I1009 12:37:45.841635 1 dataStream.go:340] done processing "/centos/7/images/CentOS-7-x86_64-GenericCloud.qcow2" headers
I1009 12:37:45.841650 1 dataStream.go:138] NewDataStream: endpoint "https://cloud.centos.org/centos/7/images/CentOS-7-x86_64-GenericCloud.qcow2"'s computed byte size: 8589934592
I1009 12:37:45.841698 1 dataStream.go:566] Validating qcow2 file
I1009 12:37:46.848736 1 dataStream.go:572] Doing streaming qcow2 to raw conversion
I1009 12:40:07.546308 1 importer.go:43] import complete
So, following the events we see, it fetched the image from the defined url, validated its format and converted it to raw for being used by qemu.

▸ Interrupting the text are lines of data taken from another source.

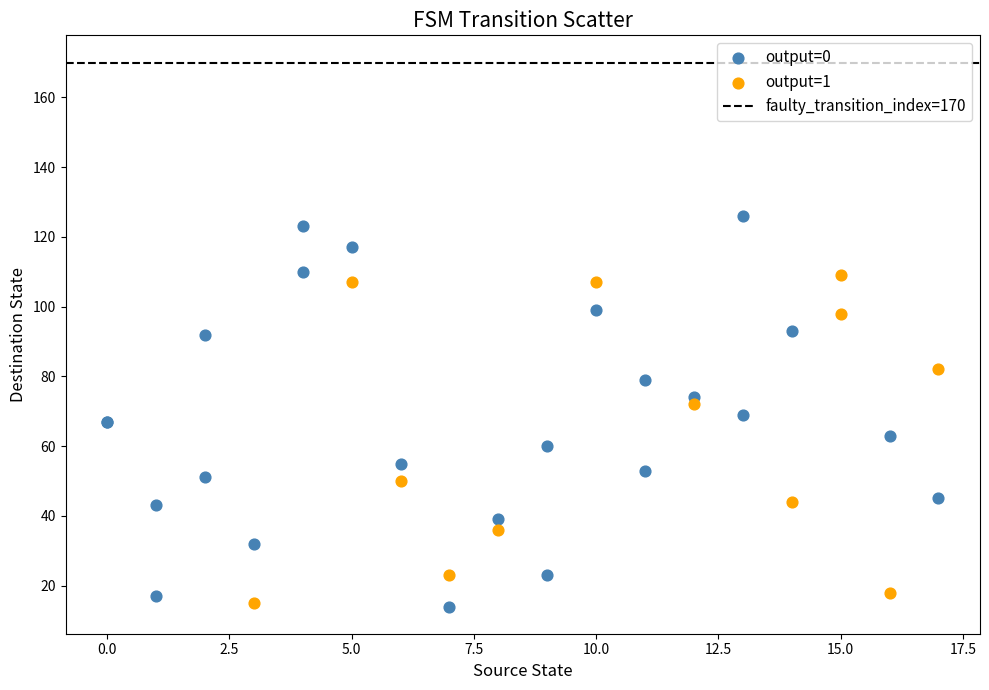

Which series reaches the maximum Y coordinate?

output=0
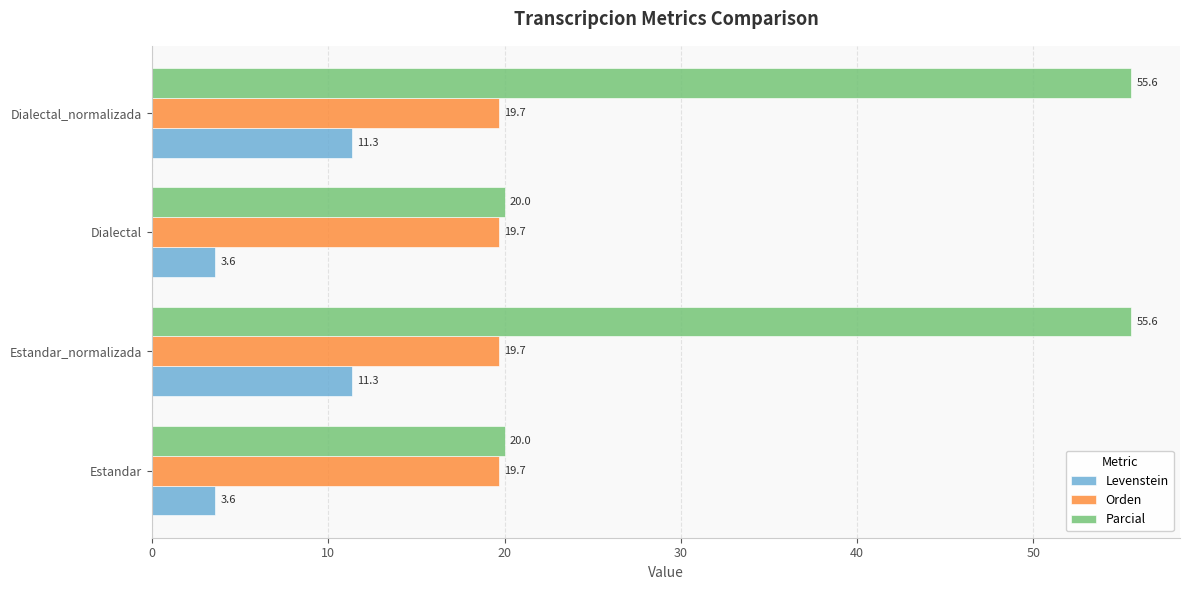

What are all the series names shown in the legend?

Levenstein, Orden, Parcial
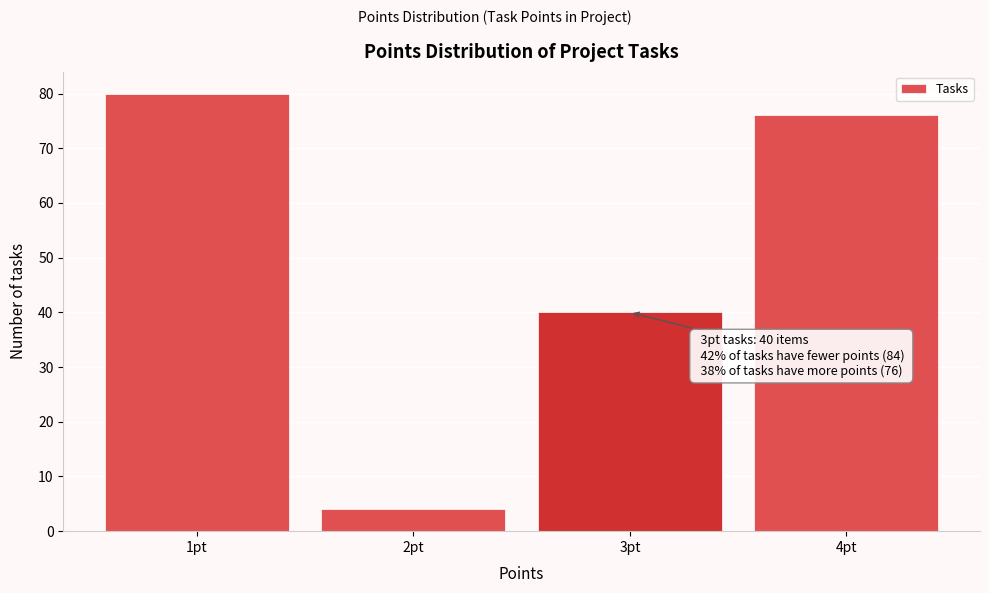

Over which range of the x-axis is the bar tallest?

0.5 to 1.5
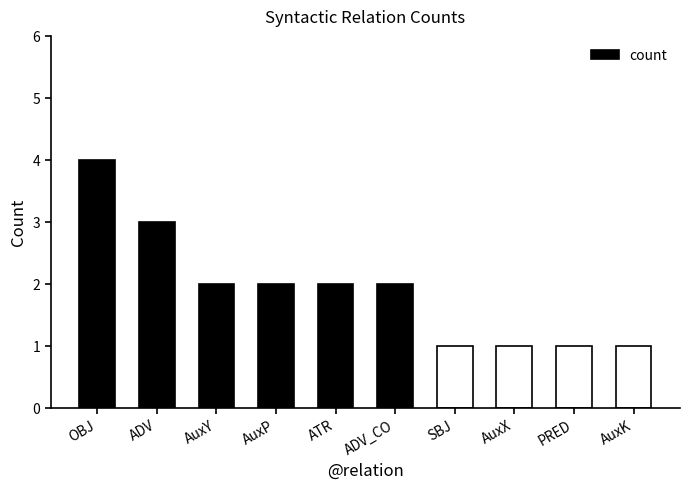

Are the bars grouped side by side (vs. stacked)?

No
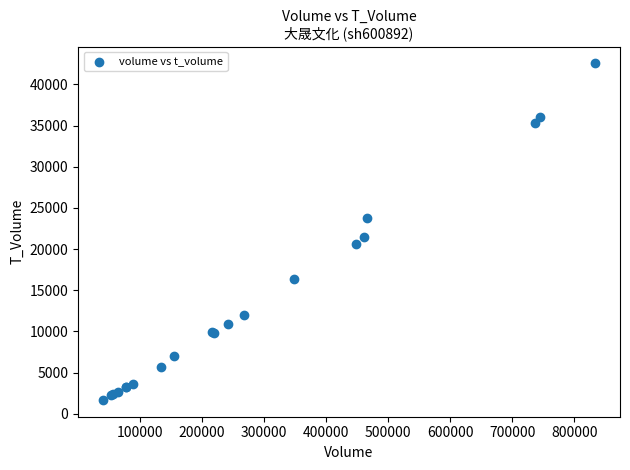

What Y value in the scatter plot is closest to 22116?

21514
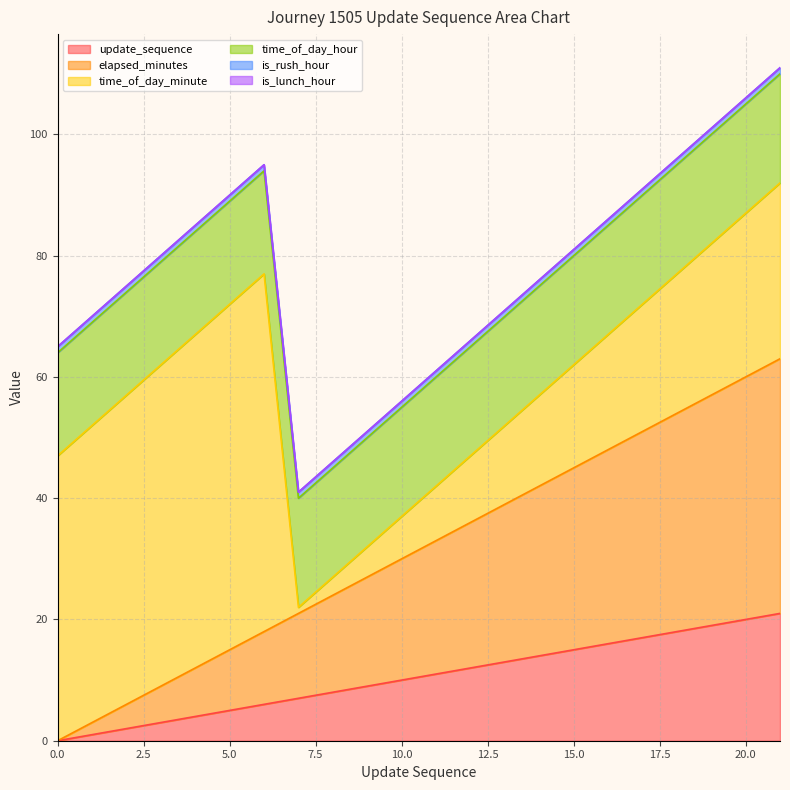

Rank the categories by is_rush_hour value from lowest to highest.

0, 1, 2, 3, 4, 5, 6, 7, 8, 9, 10, 11, 12, 13, 14, 15, 16, 17, 18, 19, 20, 21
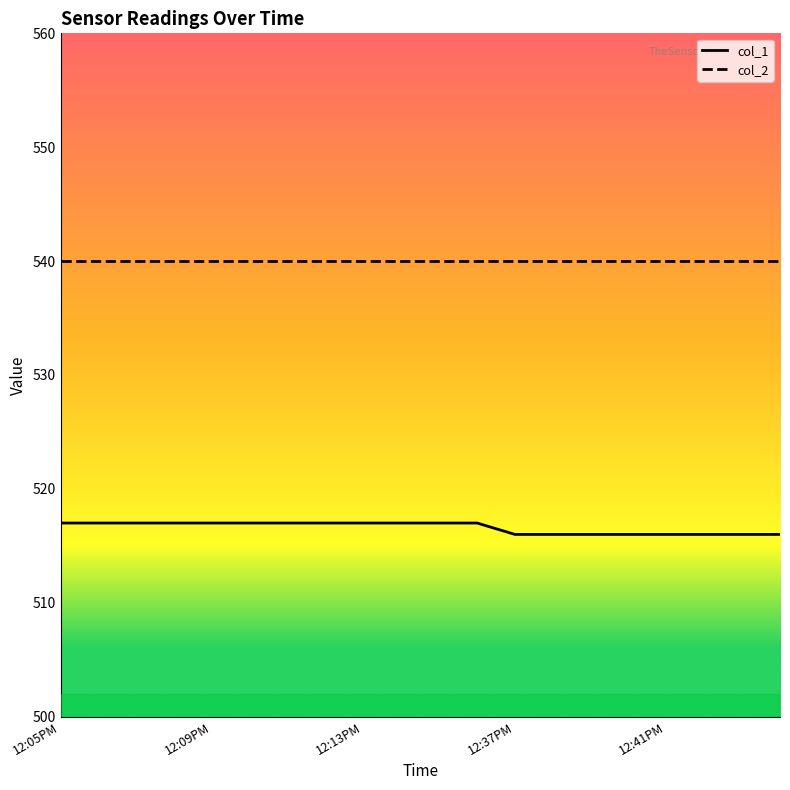

What is the minimum value shown in the chart?

516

$ oc describe dv centos7-dv
Name: centos7-dv
Namespace: test-dv
Labels: kubevirt.io/created-by=1916da5f-cbc0-11e8-b467-c81f666533c3
Annotations: kubevirt.io/owned-by=virt-controller
API Version: cdi.kubevirt.io/v1alpha1
Kind: DataVolume
Metadata:
Creation Timestamp: 2018-10-09T12:37:34Z
Generation: 1
Owner References:
API Version: kubevirt.io/v1alpha2
Block Owner Deletion: true
Controller: true
Kind: VirtualMachine
Name: testvm1
UID: 1916da5f-cbc0-11e8-b467-c81f666533c3
Resource Version: 2474310
Self Link: /apis/cdi.kubevirt.io/v1alpha1/namespaces/test-dv/datavolumes/centos7-dv
UID: 19186b29-cbc0-11e8-b467-c81f666533c3
Spec:
Pvc:
Access Modes:
ReadWriteOnce
Resources:
Requests:
Storage: 10Gi
Source:
Http:
URL: https://cloud.centos.org/centos/7/images/CentOS-7-x86_64-GenericCloud.qcow2
Status:
Phase: Succeeded
Events:
Type Reason Age From Message
---- ------ ---- ---- -------
Normal Synced 29s (x13 over 14m) datavolume-controller DataVolume synced successfully
Normal Synced 18s datavolume-controller DataVolume synced successfully
The DataVolume description matches what was defined under dataVolumeTemplates. Now, as we know it uses a PV/PVC underneath, let’s have a look:
$ oc describe pvc centos7-dv
Name: centos7-dv
Namespace: test-dv
StorageClass: glusterfs-storage
Status: Bound
Volume: pvc-191d27c6-cbc0-11e8-b467-c81f666533c3
Labels: app=containerized-data-importer
cdi-controller=centos7-dv
Annotations: cdi.kubevirt.io/storage.import.endpoint=https://cloud.centos.org/centos/7/images/CentOS-7-x86_64-GenericCloud.qcow2
cdi.kubevirt.io/storage.import.importPodName=importer-centos7-dv-t9zx2
cdi.kubevirt.io/storage.pod.phase=Succeeded
pv.kubernetes.io/bind-completed=yes
pv.kubernetes.io/bound-by-controller=yes
volume.beta.kubernetes.io/storage-provisioner=kubernetes.io/glusterfs
Finalizers: [kubernetes.io/pvc-protection]
Capacity: 10Gi
Access Modes: RWO
Events:
Type Reason Age From Message
---- ------ ---- ---- -------
Normal ProvisioningSucceeded 18m persistentvolume-controller Successfully provisioned volume pvc-191d27c6-cbc0-11e8-b467-c81f666533c3 using kubernetes.io/glusterfs
It’s important to pay attention to the annotations, these are monitored/set by CDI. CDI triggers an import when it detects the cdi.kubevirt.io/storage.import.endpoint, assigns a pod as the import task owner and updates the pod phase annotation.
At this point, everything is in place, the DataVolume has its underlying components, the image has been imported so now the VirtualMachine can start the VirtualMachineInstance based on its definition and using the CentOS7 image as boot disk, as users we can connect to its console as usual, for instance running the following command:
$ virtctl console testvm1
Cleaning it up
Once we’re happy with the results, it’s time to clean up all these tests. The task is easy:
$ oc delete vm testvm1
Once the VM (and its associated VMI) are gone, all the underlying storage resources are removed, there is no trace of the PVC, PV or DataVolume.
$ oc get dv centos7-dv
$ oc get pvc centos7-dv
$ oc get pv pvc-191d27c6-cbc0-11e8-b467-c81f666533c3
All three commands returned No resources found.